**Stated exercise**.
Collect every line in the material that contains the string "center", copying each one in full.

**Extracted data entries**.
╭──

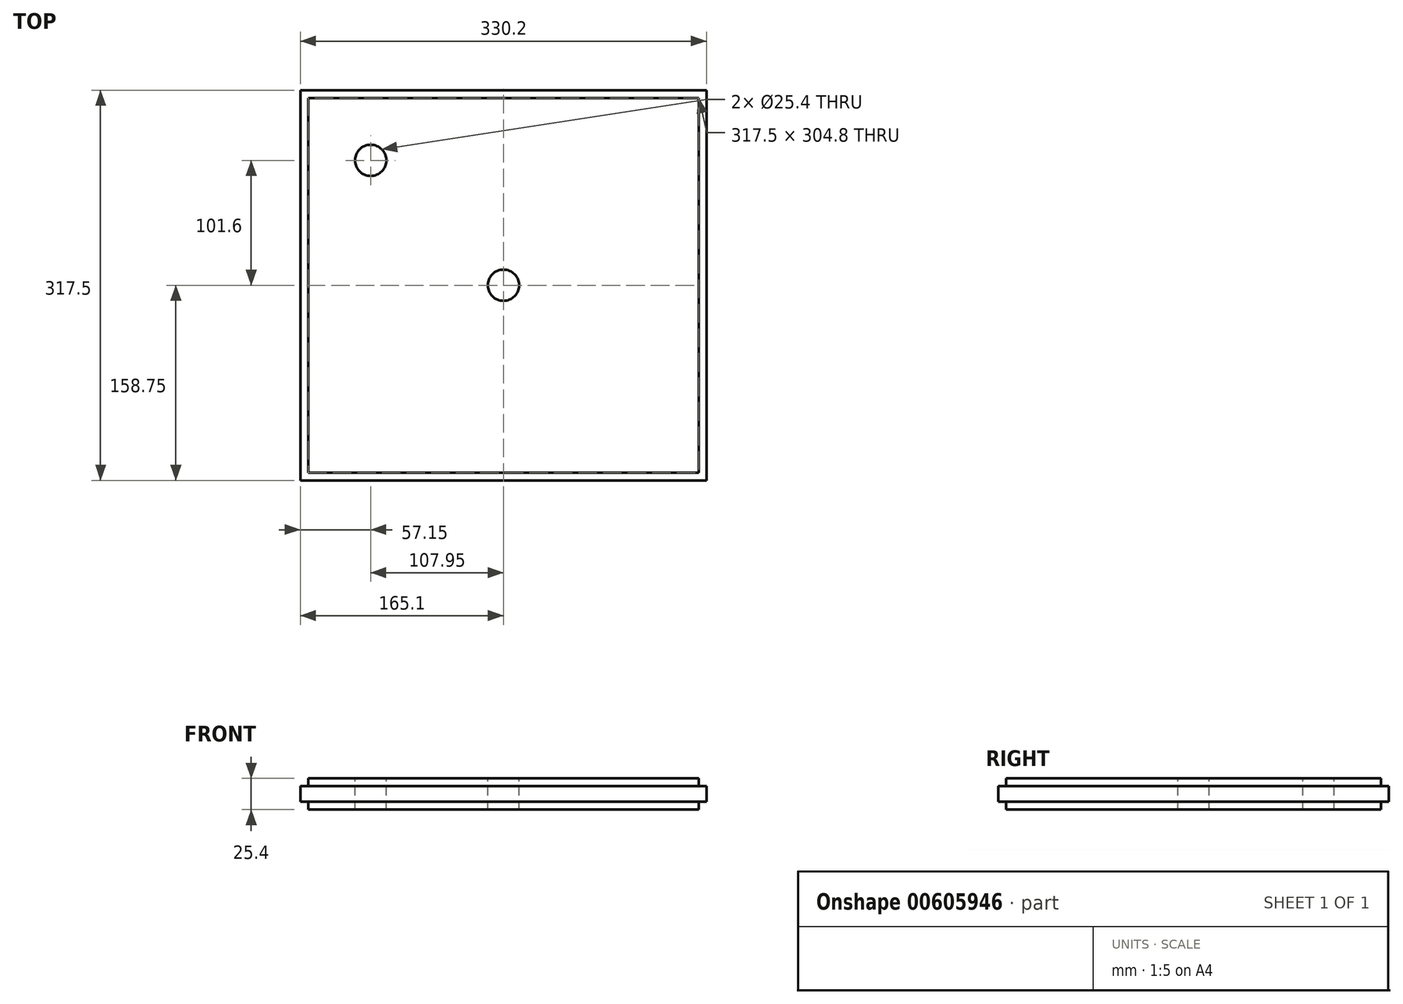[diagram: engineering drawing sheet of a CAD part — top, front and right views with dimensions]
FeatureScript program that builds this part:
annotation { "Feature Type Name" : "Feature", "Feature Type Description" : "" }
export const myFeature = defineFeature(function(context is Context, id is Id, definition is map)
    precondition{}
    {
        {
            var Q0;
            Q0=qCreatedBy(makeId("Top.planeOp"),FACE);
            var sketch = newSketch(context, id + "F0", { "sketchPlane" : qUnion([Q0])});
            skLineSegment(sketch, "E0.bottom", {"start": v(158.75, 152.4) * mm, "end": v(-158.75, 152.4) * mm});
            skLineSegment(sketch, "E0.top", {"start": v(158.75, -152.4) * mm, "end": v(-158.75, -152.4) * mm});
            skLineSegment(sketch, "E0.left", {"start": v(158.75, 152.4) * mm, "end": v(158.75, -152.4) * mm});
            skLineSegment(sketch, "E0.right", {"start": v(-158.75, 152.4) * mm, "end": v(-158.75, -152.4) * mm});
            skPoint(sketch, "E0.middle", {"position": v(0, 0) * mm});
            skSolve(sketch);
        }
        {
            var Q0;
            Q0=makeQuery(id+"F0.imprint","IMPRINT",FACE,{"disambiguationData":[TD([[makeQuery(id+"F0.imprint","IMPRINT",EDGE,{"derivedFrom":sQuery(id+"F0.wireOp",EDGE,"E0.bottom")}),1.0]])]});
            extrude(context, id + "F1", {"entities" : qUnion([Q0]), "depth" : 25.4 * mm, "offsetDistance" : 25.4 * mm});
        }
        {
            var Q0;
            Q0=makeQuery(id+"F1.opExtrude","SWEPT_FACE",FACE,{"disambiguationData":[OSD([sQuery(id+"F0.wireOp",EDGE,"E0.top")])]});
            var sketch = newSketch(context, id + "F2", { "sketchPlane" : qUnion([Q0])});
            skLineSegment(sketch, "E1", {"start": v(-158.75, 0) * mm, "end": v(-158.75, 6.35) * mm});
            skLineSegment(sketch, "E2", {"start": v(-158.75, 6.35) * mm, "end": v(-158.75, 19.05) * mm});
            skLineSegment(sketch, "E3", {"start": v(-158.75, 19.05) * mm, "end": v(158.75, 19.05) * mm});
            skLineSegment(sketch, "E4", {"start": v(158.75, 19.05) * mm, "end": v(158.75, 6.35) * mm});
            skLineSegment(sketch, "E5", {"start": v(158.75, 6.35) * mm, "end": v(-158.75, 6.35) * mm});
            skSolve(sketch);
        }
        {
            var Q0;
            Q0=makeQuery(id+"F2.imprint","IMPRINT",FACE,{"disambiguationData":[TD([[makeQuery(id+"F2.imprint","IMPRINT",EDGE,{"derivedFrom":sQuery(id+"F2.wireOp",EDGE,"E2")}),1.0]])]});
            extrude(context, id + "F3", {"entities" : qUnion([Q0]), "operationType" : NewBodyOperationType.ADD, "depth" : 6.35 * mm, "offsetDistance" : 25.4 * mm});
        }
        {
            var Q0;
            Q0=makeQuery(id+"F1.opExtrude","SWEPT_FACE",FACE,{"disambiguationData":[OSD([sQuery(id+"F0.wireOp",EDGE,"E0.bottom")])]});
            var sketch = newSketch(context, id + "F4", { "sketchPlane" : qUnion([Q0])});
            skLineSegment(sketch, "E6", {"start": v(-158.75, 0) * mm, "end": v(-158.75, 6.35) * mm});
            skLineSegment(sketch, "E7", {"start": v(-158.75, 6.35) * mm, "end": v(-158.75, 19.05) * mm});
            skLineSegment(sketch, "E8", {"start": v(158.75, 19.05) * mm, "end": v(-158.75, 19.05) * mm});
            skLineSegment(sketch, "E9", {"start": v(158.75, 19.05) * mm, "end": v(158.75, 6.35) * mm});
            skLineSegment(sketch, "E10", {"start": v(158.75, 6.35) * mm, "end": v(-158.75, 6.35) * mm});
            skSolve(sketch);
        }
        {
            var Q0;
            Q0=makeQuery(id+"F4.imprint","IMPRINT",FACE,{"disambiguationData":[TD([[makeQuery(id+"F4.imprint","IMPRINT",EDGE,{"derivedFrom":sQuery(id+"F4.wireOp",EDGE,"E7")}),1.0]])]});
            extrude(context, id + "F5", {"entities" : qUnion([Q0]), "operationType" : NewBodyOperationType.ADD, "depth" : 6.35 * mm, "offsetDistance" : 25.4 * mm});
        }
        {
            var Q0;
            Q0=makeQuery(id+"F5.boolean.opBoolean","MERGE",FACE,{"derivedFrom":[makeQuery(id+"F3.boolean.opBoolean","MERGE",FACE,{"derivedFrom":[makeQuery(id+"F1.opExtrude","SWEPT_FACE",FACE,{"disambiguationData":[OSD([sQuery(id+"F0.wireOp",EDGE,"E0.left")])]}),makeQuery(id+"F3.opExtrude","SWEPT_FACE",FACE,{"disambiguationData":[OSD([sQuery(id+"F2.wireOp",EDGE,"E4")])]})]}),makeQuery(id+"F5.opExtrude","SWEPT_FACE",FACE,{"disambiguationData":[OSD([sQuery(id+"F4.wireOp",EDGE,"E7")])]})]});
            var sketch = newSketch(context, id + "F6", { "sketchPlane" : qUnion([Q0])});
            skLineSegment(sketch, "E11.bottom", {"start": v(-158.75, 19.05) * mm, "end": v(158.75, 19.05) * mm});
            skLineSegment(sketch, "E11.top", {"start": v(-158.75, 6.35) * mm, "end": v(158.75, 6.35) * mm});
            skLineSegment(sketch, "E11.left", {"start": v(-158.75, 19.05) * mm, "end": v(-158.75, 6.35) * mm});
            skLineSegment(sketch, "E11.right", {"start": v(158.75, 19.05) * mm, "end": v(158.75, 6.35) * mm});
            skSolve(sketch);
        }
        {
            var Q0;
            Q0=makeQuery(id+"F5.boolean.opBoolean","MERGE",FACE,{"derivedFrom":[makeQuery(id+"F3.boolean.opBoolean","MERGE",FACE,{"derivedFrom":[makeQuery(id+"F1.opExtrude","SWEPT_FACE",FACE,{"disambiguationData":[OSD([sQuery(id+"F0.wireOp",EDGE,"E0.right")])]}),makeQuery(id+"F3.opExtrude","SWEPT_FACE",FACE,{"disambiguationData":[OSD([sQuery(id+"F2.wireOp",EDGE,"E2")])]})]}),makeQuery(id+"F5.opExtrude","SWEPT_FACE",FACE,{"disambiguationData":[OSD([sQuery(id+"F4.wireOp",EDGE,"E9")])]})]});
            var sketch = newSketch(context, id + "F7", { "sketchPlane" : qUnion([Q0])});
            skLineSegment(sketch, "E12.bottom", {"start": v(-158.75, 19.05) * mm, "end": v(158.75, 19.05) * mm});
            skLineSegment(sketch, "E12.top", {"start": v(-158.75, 6.35) * mm, "end": v(158.75, 6.35) * mm});
            skLineSegment(sketch, "E12.left", {"start": v(-158.75, 19.05) * mm, "end": v(-158.75, 6.35) * mm});
            skLineSegment(sketch, "E12.right", {"start": v(158.75, 19.05) * mm, "end": v(158.75, 6.35) * mm});
            skSolve(sketch);
        }
        {
            var Q0;
            {var subQ15=sQuery(id+"F7.wireOp",EDGE,"E12.left");Q0=makeQuery(id+"F7.imprint","IMPRINT",FACE,{"disambiguationData":[TD([[makeQuery(id+"F7.imprint","IMPRINT",EDGE,{"derivedFrom":subQ15}),1.0]])]});}
            extrude(context, id + "F8", {"entities" : qUnion([Q0]), "operationType" : NewBodyOperationType.ADD, "depth" : 6.35 * mm, "offsetDistance" : 25.4 * mm});
        }
        {
            var Q0;
            {var subQ15=sQuery(id+"F6.wireOp",EDGE,"E11.left");Q0=makeQuery(id+"F6.imprint","IMPRINT",FACE,{"disambiguationData":[TD([[makeQuery(id+"F6.imprint","IMPRINT",EDGE,{"derivedFrom":subQ15}),1.0]])]});}
            extrude(context, id + "F9", {"entities" : qUnion([Q0]), "operationType" : NewBodyOperationType.ADD, "depth" : 6.35 * mm, "offsetDistance" : 25.4 * mm});
        }
        {
            var Q0;
            Q0=makeQuery(id+"F1.opExtrude","CAP_FACE",FACE,{"disambiguationData":[OSD([sQuery(id+"F0.wireOp",EDGE,"E0.bottom"),sQuery(id+"F0.wireOp",EDGE,"E0.top"),sQuery(id+"F0.wireOp",EDGE,"E0.left"),sQuery(id+"F0.wireOp",EDGE,"E0.right")])],"isStart":false});
            var sketch = newSketch(context, id + "F10", { "sketchPlane" : qUnion([Q0])});
            skCircle(sketch, "E13", {"center": v(-107.95, 101.6) * mm, "radius": 12.7 * mm});
            skSolve(sketch);
        }
        {
            var Q0;
            Q0=makeQuery(id+"F10.imprint","IMPRINT",FACE,{"disambiguationData":[TD([[makeQuery(id+"F10.imprint","IMPRINT",EDGE,{"derivedFrom":sQuery(id+"F10.wireOp",EDGE,"E13")}),1.0]])]});
            extrude(context, id + "F11", {"entities" : qUnion([Q0]), "operationType" : NewBodyOperationType.REMOVE, "oppositeDirection" : true, "depth" : 25.4 * mm, "offsetDistance" : 25.4 * mm});
        }
        {
            var Q0;
            Q0=makeQuery(id+"F1.opExtrude","CAP_FACE",FACE,{"disambiguationData":[OSD([sQuery(id+"F0.wireOp",EDGE,"E0.bottom"),sQuery(id+"F0.wireOp",EDGE,"E0.top"),sQuery(id+"F0.wireOp",EDGE,"E0.left"),sQuery(id+"F0.wireOp",EDGE,"E0.right")])],"isStart":false});
            var sketch = newSketch(context, id + "F12", { "sketchPlane" : qUnion([Q0])});
            skCircle(sketch, "E14", {"center": v(0, 0) * mm, "radius": 12.7 * mm});
            skSolve(sketch);
        }
        {
            var Q0;
            Q0=makeQuery(id+"F12.imprint","IMPRINT",FACE,{"disambiguationData":[TD([[makeQuery(id+"F12.imprint","IMPRINT",EDGE,{"derivedFrom":sQuery(id+"F12.wireOp",EDGE,"E14")}),1.0]])]});
            extrude(context, id + "F13", {"entities" : qUnion([Q0]), "operationType" : NewBodyOperationType.REMOVE, "oppositeDirection" : true, "depth" : 25.4 * mm, "offsetDistance" : 25.4 * mm});
        }
    });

╰──

**Exercise answer**.
            skCircle(sketch, "E13", {"center": v(-107.95, 101.6) * mm, "radius": 12.7 * mm});
            skCircle(sketch, "E14", {"center": v(0, 0) * mm, "radius": 12.7 * mm});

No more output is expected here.